Southampton County School Board Chair Dr. Deborah Goodwyn recently offered a summary to the school board of a July 14 relationship-building meeting that took place between county and school leaders. She highlighted the school system’s preferred approach to communication and collaboration between it and county leadership. “Now, when we talked about requesting information, they can request information of us, but when they request information, we were thinking that it’s information that would be helpful to the Board of Supervisors in making informed decisions,” Goodwyn said. “And when we were on that topic, for example, we talked about if the Board of Supervisors had potential businesses coming into the area, then Dr. Shannon would be happy to meet with potential businesses to talk about the school system, to talk about how we could make sure we have a workforce that’s qualified for the businesses coming in.” Goodwyn said she wanted to assure the school board that when she, Pope and Shannon talked about exchanging information, they talked about how to request information and were thinking that if the Board of Supervisors needed or wanted information that would help it make better, informed decisions related to their area of responsibility, school leaders would be happy to comply.  “We did not mean that they could ask us any question and we would feel compelled to answer,” she said. “FOIA, the Freedom of Information Act, refers to documents.

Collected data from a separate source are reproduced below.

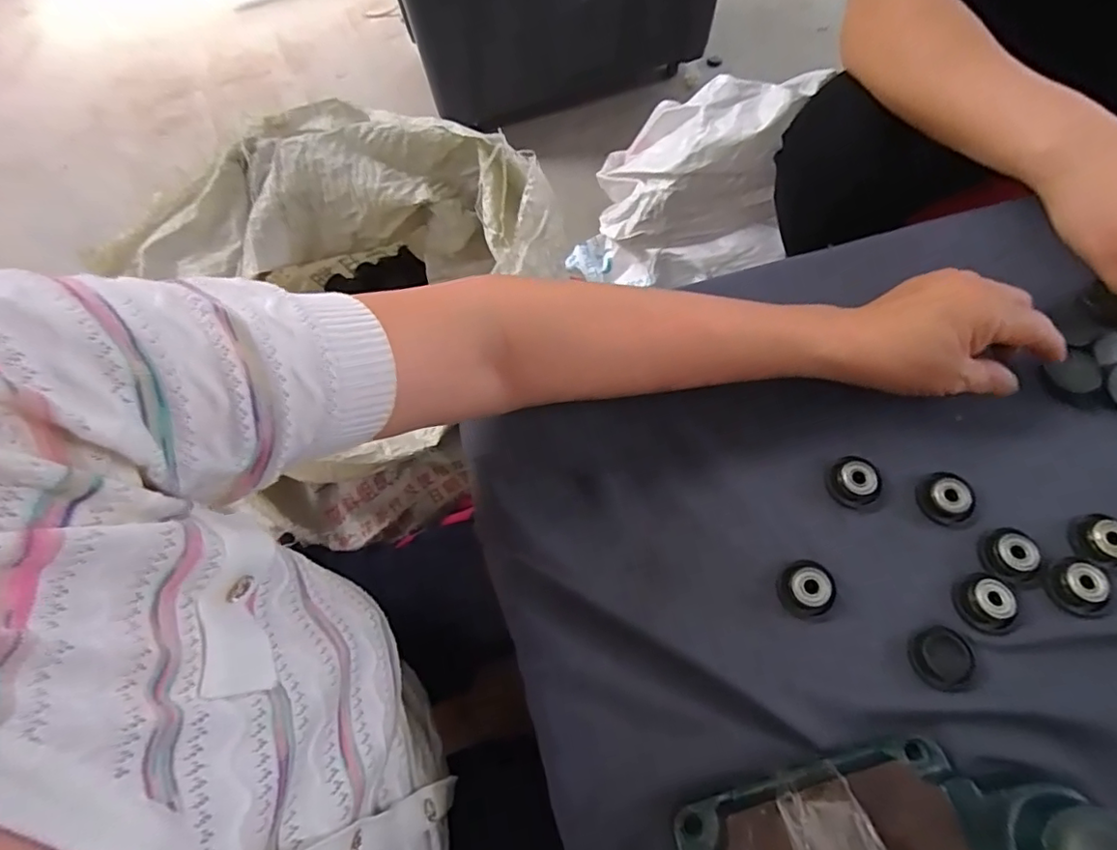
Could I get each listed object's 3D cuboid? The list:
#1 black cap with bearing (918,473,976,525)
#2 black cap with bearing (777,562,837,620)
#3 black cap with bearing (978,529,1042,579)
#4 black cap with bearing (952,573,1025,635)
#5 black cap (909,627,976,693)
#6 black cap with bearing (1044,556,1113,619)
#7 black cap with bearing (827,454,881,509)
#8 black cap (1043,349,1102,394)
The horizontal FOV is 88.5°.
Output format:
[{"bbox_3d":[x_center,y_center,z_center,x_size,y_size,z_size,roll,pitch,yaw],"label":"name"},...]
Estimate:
[{"bbox_3d":[0.237,0.045,0.349,0.029,0.009,0.029,-1,68,3],"label":"black cap with bearing"},{"bbox_3d":[0.146,0.097,0.337,0.028,0.014,0.031,-12,68,-2],"label":"black cap with bearing"},{"bbox_3d":[0.263,0.074,0.334,0.028,0.011,0.027,-1,68,3],"label":"black cap with bearing"},{"bbox_3d":[0.244,0.101,0.322,0.034,0.010,0.029,39,75,16],"label":"black cap with bearing"},{"bbox_3d":[0.214,0.130,0.318,0.032,0.004,0.032,-1,68,3],"label":"black cap"},{"bbox_3d":[0.295,0.091,0.324,0.031,0.010,0.031,-1,68,3],"label":"black cap with bearing"},{"bbox_3d":[0.182,0.035,0.354,0.028,0.013,0.030,-1,68,3],"label":"black cap with bearing"},{"bbox_3d":[0.332,-0.033,0.369,0.028,0.009,0.026,-1,68,3],"label":"black cap"}]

So, of course, there’s a document that is available to the public — if they want it, they can certainly get it.”
The Tidewater News

The Pound Town Council has told the Wise County Board of Supervisors it opposes a proposed request for the Virginia General Assembly to repeal the town’s charter. Tuesday’s emergency meeting was held in an outside picnic area because town hall and employees had been exposed to COVID-19, according to Mayor Stacey Carson. At least 25 town residents and members of the public filled picnic tables, though, to hear the depleted three-member council adopt the resolution by Clifton Cauthorne. The resolution “rejects the narrative being put forward” in the county draft that “the town has a total disregard for the basic tenets of a local government.” It cites the county draft’s claims that town government is not able to provide a “fiscally responsible and safe environment” or to guarantee protection of citizens, persons and property.
Times News
stories from around the country
Minnesota State Patrol officers purged emails and texts after protests over the death of George Floyd last year, according to a transcript of court testimony released Friday. Maj. Joseph Dwyer said he and a "vast majority" of the Minnesota State Patrol deleted the messages during the summer of 2020, according to testimony from a hearing July 28 in an American Civil Liberties Union lawsuit alleging the agency used unnecessary and excessive force to target journalists who covered the protests. Dwyer said supervisors did not order the purge; it is a "standard practice" for patrol members to delete texts and emails periodically or after a major event. "You just decided, shortly after the George Floyd protests, this would be a good time to clean out my inbox?" ACLU attorney Kevin Riach asked, according to the transcript. Minnesota law requires the State Patrol to keep records of official activity and allows members to delete messages only under a schedule approved by a state records panel, said Don Gemberling, spokesperson for the nonprofit Minnesota Coalition on Government Information.